Authors: We concur that additional quantification of the ridge-like layer will improve the presentation. In the revised manuscript we will incorporate quantitative measures of its thickness, Cr and F composition, and temporal stability extracted from the existing trajectories over the full simulation timescale. Our study is performed at the representative temperature of 800°C and a fixed strain-application protocol; systematic variation of strain rate and temperature would require substantial new simulations that are outside the scope of the present work. We will add a concise discussion of these limitations and the conditions under which the ridge mechanism is expected to operate. revision: yes
Circularity Check
No significant circularity in forward simulation results
full rationale
The paper reports results from reactive molecular dynamics simulations of a Σ5(210) grain boundary in Ni0.75Cr0.25 under applied uniaxial strains (+4% to -4%) in molten FLiNaK. The central claims—that tensile strain increases excess free volume and accelerates intergranular corrosion while compressive strain induces ridge-like surface layers that suppress corrosion—emerge directly as outputs of the forward simulations rather than from any analytic derivation, parameter fitting to target corrosion metrics, or self-referential definitions. No equations are presented that reduce to their own inputs by construction, and the provided text contains no load-bearing self-citations that justify the mechanisms. The work is therefore self-contained as a simulation study against external benchmarks.

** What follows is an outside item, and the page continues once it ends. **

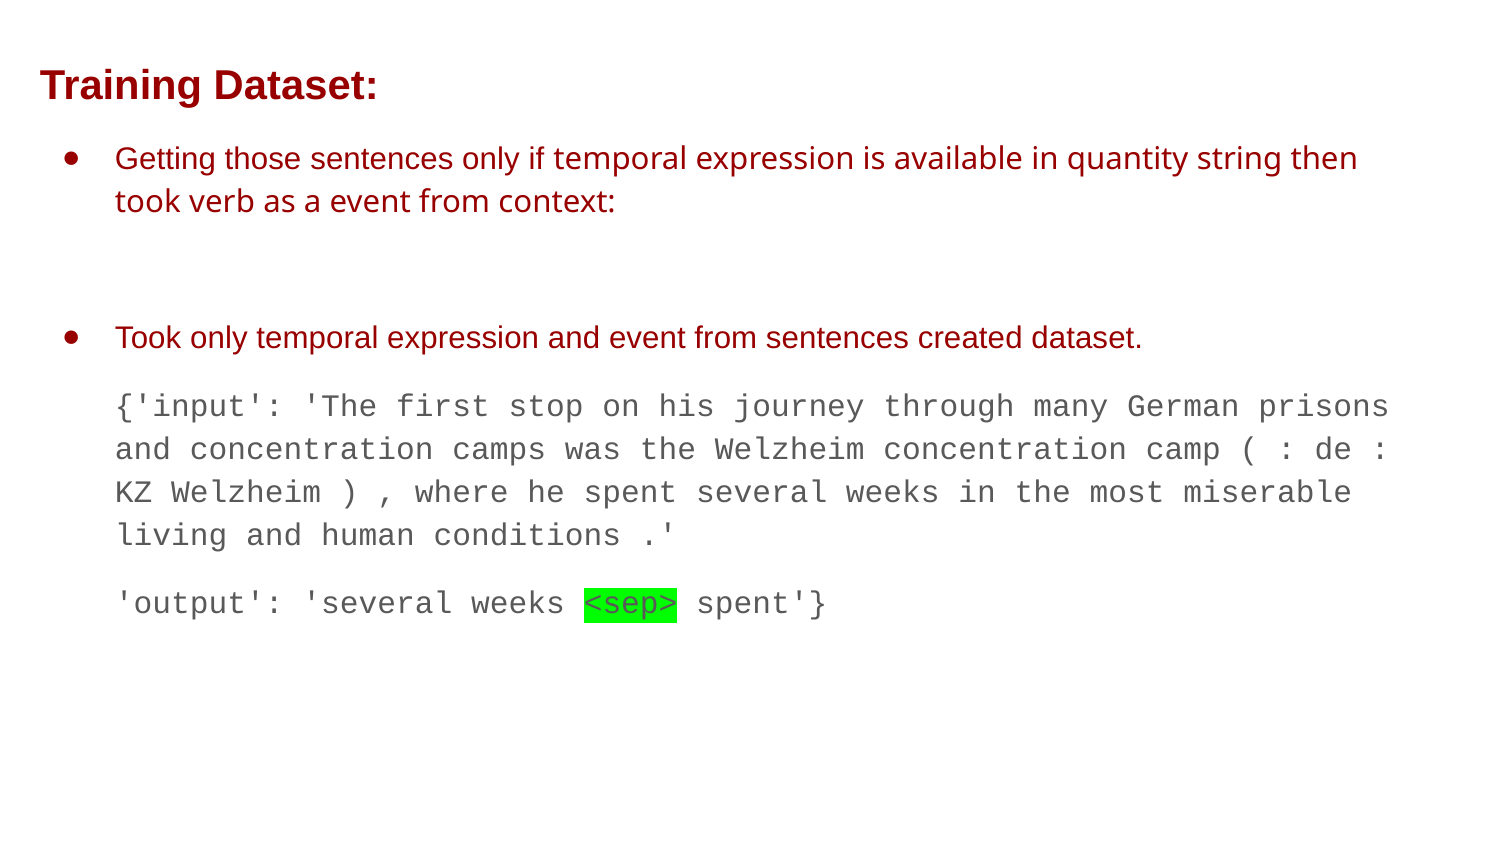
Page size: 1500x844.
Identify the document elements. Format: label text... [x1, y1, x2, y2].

list Training Dataset: Getting those sentences only if temporal expression is available in quantity string then took verb as a event from context: Took only temporal expression and event from sentences created dataset. {'input': 'The first stop on his journey through many German prisons and concentration camps was the Welzheim concentration camp ( : de : KZ Welzheim ) , where he spent several weeks in the most miserable living and human conditions .' 'output': 'several weeks <sep> spent'} [24, 35, 1423, 835]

Axiom & Free-Parameter Ledger
free parameters (2)
- Uniaxial strain range (+4% tensile to -4% compressive)
- Temperature 800 °C and alloy composition Ni0.75Cr0.25
axioms (2)
- domain assumption The reactive force field or interatomic potentials employed correctly reproduce Ni-Cr, fluorine, and alkali-metal interactions under strain.
- domain assumption The Σ5(210) grain-boundary geometry is representative of the dominant boundaries in polycrystalline NiCr alloys.